For tracking, the structure is:
previmg
folder: images at previous time pointMicroscopy images to use as training inputs for the previous time point, i.e. the time point that we want to predict tracking from.
seg
folder: ‘seed’ cell from previous time pointImages of the segmentation of a single cell from the previous time that we want to predict tracking for
img
folder: images at current time pointMicroscopy images to use as training inputs for the current time point, i.e. the time point that we want to predict tracking for.
segall
folder: segmentation at current time pointSegmentation images of all cells at the current time point.
mot_dau
folder: tracking ground truthTracking maps for the tracking U-Net to be trained against. Outlines the tracking of the ‘seed’ cell into the current time point, or if it divided, of both cells that resulted from the division.
wei
folder: weight maps, optionalPixel-wise weight maps. These are used to multiply the loss in certain key regions of the image and force the model to focus on these regions. The main use for them is to force the models to focus on the area surrounding the ‘seed’ cell. These can be generated from the
segall
andmot_dau
images withdelta.data.tracking_weights
.
Note
The folder names do not need to strictly follow this nomenclature or even all be grouped under the same folder as the path to each folder is passed as an input to the training generators.
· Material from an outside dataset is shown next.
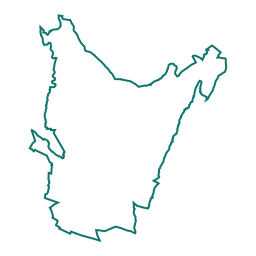 Acatzingo, Puebla, Mexico (Albers equal-area conic projection)
{"feature_id": "50627088B6514747486487", "entity_name": "Acatzingo", "entity_type": "district", "adm_level": 2, "iso_a3": "MEX", "parent_name": "Mexico", "parent_adm1": "Puebla", "projection": "albers", "projection_center": [-97.761, 19.03], "detail": "fine", "context": "isolated", "style": "outline", "palette": "teal", "viewbox_px": 256, "rotation_deg": 0, "n_neighbors": 0, "source": "geoboundaries", "source_scale": "gbopen_adm2", "svg_char_len": 5625}
<svg xmlns="http://www.w3.org/2000/svg" viewBox="0 0 256 256"><path d="M220.6,52.3L212.2,45.5L207.8,48.6L207.9,48.9L207.1,49.1L207.9,50.1L206.3,50.2L207.1,53.0L205.6,54.4L204.8,54.2L204.0,55.0L204.1,55.8L203.5,57.7L203.0,58.4L202.4,59.9L200.7,58.1L198.3,56.9L195.6,55.8L193.7,55.6L193.0,56.0L192.6,56.5L195.9,62.4L190.6,65.3L186.6,68.4L181.6,71.7L181.3,72.3L179.7,73.9L178.9,75.7L178.5,75.7L177.2,76.4L175.6,74.4L175.1,73.4L175.2,71.9L176.7,68.7L176.8,67.7L176.3,66.1L175.8,66.0L174.0,64.9L173.3,63.7L170.2,63.9L168.6,65.2L168.0,68.5L167.1,70.0L167.0,71.2L166.0,72.7L165.5,74.0L164.7,74.7L163.6,75.2L162.7,76.4L162.3,76.7L162.3,77.2L161.5,77.7L161.1,78.4L160.0,78.7L159.3,79.4L158.6,79.7L158.3,80.2L157.0,80.2L156.4,80.7L154.0,81.5L152.2,83.1L151.8,83.2L151.4,83.8L150.9,83.9L150.9,84.9L150.7,85.0L149.5,84.5L146.7,85.8L145.0,85.5L138.7,86.8L135.4,84.1L130.3,81.2L123.3,79.9L122.8,79.6L121.7,79.7L121.3,79.2L114.9,79.1L114.1,77.3L113.3,76.3L113.2,75.4L112.8,74.7L111.5,73.2L109.8,71.7L109.6,70.9L108.8,70.1L107.8,68.7L106.9,68.0L106.6,67.3L105.3,66.6L104.5,65.0L102.8,63.5L102.1,62.5L99.4,60.0L99.0,59.9L96.5,57.3L95.4,56.5L94.8,55.8L94.7,55.3L93.4,54.6L92.0,53.3L89.8,51.9L86.9,51.3L85.9,51.0L85.4,50.6L84.9,49.7L84.5,46.6L82.0,44.1L81.0,42.8L78.8,38.9L76.9,34.3L73.8,30.6L73.6,29.0L73.9,27.1L73.7,26.1L71.4,22.8L70.3,20.1L63.4,19.2L62.4,18.5L62.2,17.6L62.4,15.9L60.1,15.8L58.8,15.4L58.7,18.5L60.5,22.3L60.5,26.4L59.0,28.2L57.7,29.2L53.4,29.6L51.1,30.5L50.8,31.4L49.6,31.2L49.3,32.5L47.7,34.8L46.7,34.4L46.0,33.0L43.3,32.4L43.8,30.4L40.4,27.0L40.4,28.8L40.7,29.8L40.3,32.1L41.0,33.9L40.8,35.0L42.4,37.7L42.8,39.6L42.9,42.0L44.2,45.0L46.0,44.6L47.5,44.6L48.7,42.8L49.8,42.8L50.6,43.3L51.0,46.6L50.5,48.3L50.7,49.5L51.1,50.2L52.3,51.2L53.1,53.3L52.0,57.0L52.2,57.4L52.8,58.2L53.3,58.3L55.4,57.8L56.4,58.1L55.7,59.4L55.7,60.5L55.2,61.1L54.9,62.6L53.6,69.6L53.7,70.3L54.7,71.8L54.7,72.8L54.4,73.4L52.9,75.2L52.7,76.1L53.2,77.1L54.7,77.9L55.0,78.4L55.2,79.2L55.0,79.7L54.5,80.3L53.1,80.6L52.5,80.9L52.0,81.8L52.1,82.6L52.6,83.2L55.2,83.9L55.5,84.4L55.6,85.2L54.3,87.1L50.0,87.2L50.2,88.7L49.5,89.6L50.1,90.1L49.8,91.8L49.5,92.0L49.4,92.9L48.0,94.4L48.1,95.4L47.4,96.8L47.3,97.6L47.3,98.6L47.7,100.1L47.6,100.5L46.7,101.7L46.8,103.5L46.3,104.6L46.5,105.3L45.9,105.7L46.5,107.8L46.4,108.4L45.9,109.2L45.6,111.6L44.7,114.2L44.8,117.2L45.2,118.1L45.3,119.3L45.7,119.9L45.5,120.6L46.1,122.3L45.2,123.7L45.5,125.0L45.2,125.9L45.6,126.2L45.5,127.0L45.8,127.3L47.1,127.7L46.9,128.9L50.8,128.8L50.9,130.1L55.0,130.0L53.9,131.8L53.8,132.5L53.9,133.3L64.5,151.8L64.2,152.9L63.7,152.8L63.1,155.2L64.0,155.6L63.4,158.0L62.2,157.7L63.1,158.9L60.4,156.7L59.9,156.4L58.7,156.3L55.7,154.5L52.9,151.9L52.0,151.8L51.7,151.2L49.3,148.8L49.0,147.8L48.4,146.8L48.4,146.0L49.1,143.3L49.0,142.8L48.2,142.4L48.1,141.3L47.3,140.4L44.1,138.9L43.6,139.6L43.2,139.7L42.6,139.3L41.7,138.1L37.7,135.6L37.1,134.6L36.1,133.7L36.0,133.2L34.8,131.9L33.9,131.6L33.3,130.9L31.8,130.1L31.7,130.5L35.2,141.1L32.6,143.3L29.8,148.2L31.9,149.3L31.8,149.5L33.8,151.3L34.8,149.9L46.8,155.6L49.7,162.0L52.1,163.7L51.4,165.2L52.2,165.5L51.8,166.8L51.2,173.6L49.7,173.0L48.7,172.9L48.5,179.7L48.9,179.9L49.0,181.2L49.4,182.1L48.4,185.3L48.1,185.5L49.0,186.5L48.2,190.9L47.5,193.1L47.0,193.8L45.3,194.5L44.9,198.0L57.9,202.6L54.7,204.2L49.8,207.9L50.8,209.1L52.4,213.8L53.1,217.3L52.6,217.8L56.9,220.2L57.7,221.1L56.0,225.2L59.9,227.6L59.4,228.7L70.2,233.7L71.1,231.6L81.1,235.3L93.5,238.7L99.7,240.6L98.7,237.9L97.5,235.8L96.1,230.1L97.5,230.1L104.8,231.2L115.5,226.6L121.4,228.2L124.3,229.5L125.5,229.7L128.0,230.8L130.6,231.0L133.2,232.5L135.2,233.2L135.5,232.0L134.6,228.9L134.2,228.1L134.6,225.3L135.0,224.9L135.1,223.2L135.6,221.9L135.9,220.7L135.4,219.6L135.6,217.1L133.9,213.8L133.7,212.6L134.2,209.3L134.7,208.9L133.7,207.5L133.9,206.4L133.6,202.8L137.1,205.8L144.7,207.9L148.1,208.4L148.2,207.3L148.8,206.8L149.3,205.7L149.0,205.0L149.1,204.3L149.7,202.0L150.6,200.0L150.6,198.8L151.6,198.4L151.9,198.0L151.8,197.5L152.5,197.7L152.6,195.2L152.8,194.3L153.6,193.1L153.7,191.0L154.7,187.6L155.5,186.9L157.0,184.8L158.0,184.2L158.7,183.3L153.7,180.8L158.9,177.5L158.7,176.8L159.1,176.4L158.6,175.8L158.5,175.3L158.6,173.9L159.1,172.4L158.9,172.2L159.2,171.1L158.8,170.2L159.2,169.2L160.1,168.1L160.4,166.4L161.7,164.8L161.9,163.9L162.4,163.2L163.3,162.4L164.0,158.4L164.7,157.3L164.8,156.6L165.7,154.9L165.7,154.4L166.2,153.2L169.4,149.0L169.3,147.2L170.3,144.9L170.8,144.6L171.0,143.1L171.6,142.1L172.2,142.2L172.7,141.6L172.8,141.0L172.5,140.1L172.1,139.8L172.1,139.6L173.0,138.5L173.0,137.1L173.3,136.2L175.1,134.5L175.9,134.3L176.2,133.3L176.7,133.2L177.1,131.2L177.5,130.5L177.6,129.8L177.2,129.0L177.9,127.5L177.8,126.2L178.0,125.6L178.6,125.4L178.9,123.5L179.5,123.0L179.6,122.7L179.3,121.5L179.3,120.3L179.4,119.8L180.1,119.2L180.4,118.2L181.0,117.7L180.9,116.2L181.7,115.5L182.9,112.9L183.7,112.3L184.4,110.8L184.8,110.4L184.4,110.1L185.4,109.5L185.6,108.5L186.3,108.3L187.3,108.6L188.1,107.5L188.6,107.6L189.1,107.1L189.3,104.6L189.9,104.3L191.0,102.0L192.0,102.0L192.4,101.7L192.5,99.8L193.5,96.9L193.8,96.7L193.5,96.2L193.9,96.0L194.4,94.7L194.6,92.3L195.5,88.7L196.0,87.2L197.1,85.9L197.9,83.5L199.7,80.8L200.9,81.2L201.3,81.7L201.5,82.4L200.0,88.4L200.4,88.6L200.3,89.8L199.9,91.7L200.0,92.0L200.7,92.1L200.6,92.5L201.0,93.8L201.8,94.5L207.2,97.4L206.2,100.1L207.6,99.1L208.1,98.3L208.9,96.9L209.1,96.1L212.7,90.6L213.5,87.7L214.2,86.5L214.7,84.8L215.6,81.2L217.7,78.1L218.4,75.9L224.9,71.8L225.8,69.6L226.2,66.7L225.8,62.8L225.8,59.0L224.8,58.3L222.3,58.2L219.2,57.4L217.5,57.6L218.9,54.5L220.6,52.3Z" fill="none" stroke="#0f766e" stroke-width="2"/></svg>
See Training scripts for examples use of the
generators. For an example of datasets structure, check out your downloaded
datasets: delta.assets.download_training_set
.
Data augmentation#
A key element to making the U-Nets able to generalize to completely new experiments and images is data augmentation. These operations modify the original training samples in order to not only artificially inflate the size of the training sets but also to force the models to learn to make predictions in sub-optimal or different imaging conditions, for example via the addition of noise or changes in the image histograms.
The main function is delta.data.data_augmentation
. It takes as an
input a stack of images to process with the same operations, and augmentations
operations parameters dictionary of what operations to apply and with what
parameters or parameter ranges.
The operations names and their parameters are described in the documentation of the function.
Prediction generators#
To be able to rapidly assess the performance of the U-Nets after training, the
prediction generators
delta.data.predict_generator_seg
and
delta.data.predict_compile_from_seg_track
can read and compile evaluation data to feed into the trained models. Please
note that these are not used in any way by the delta.pipeline
module and are only intended for quick evaluation and explanation purposes.
predict_generator_seg
simply reads an image files sequence in order from a folder, crops or resizes images to fit the U-Net input size, and then yields those images.predict_compile_from_seg_track
is a little more complicated however. It reads image sequences in both an inputs image folder, and in a segmentation folder. As such it is intended to be used after segmentation predictions have been made and saved to disk. The generator uses the file names to infer the position, roi, and time point of each sample to ensure that they are processed in the correct order. The outputs are saved to disk with an appended_cellXXXXXX
suffix their filename to keep track of which cells are tracked to which (cells are numbered from top of the image to bottom).
See Evaluation scripts for examples.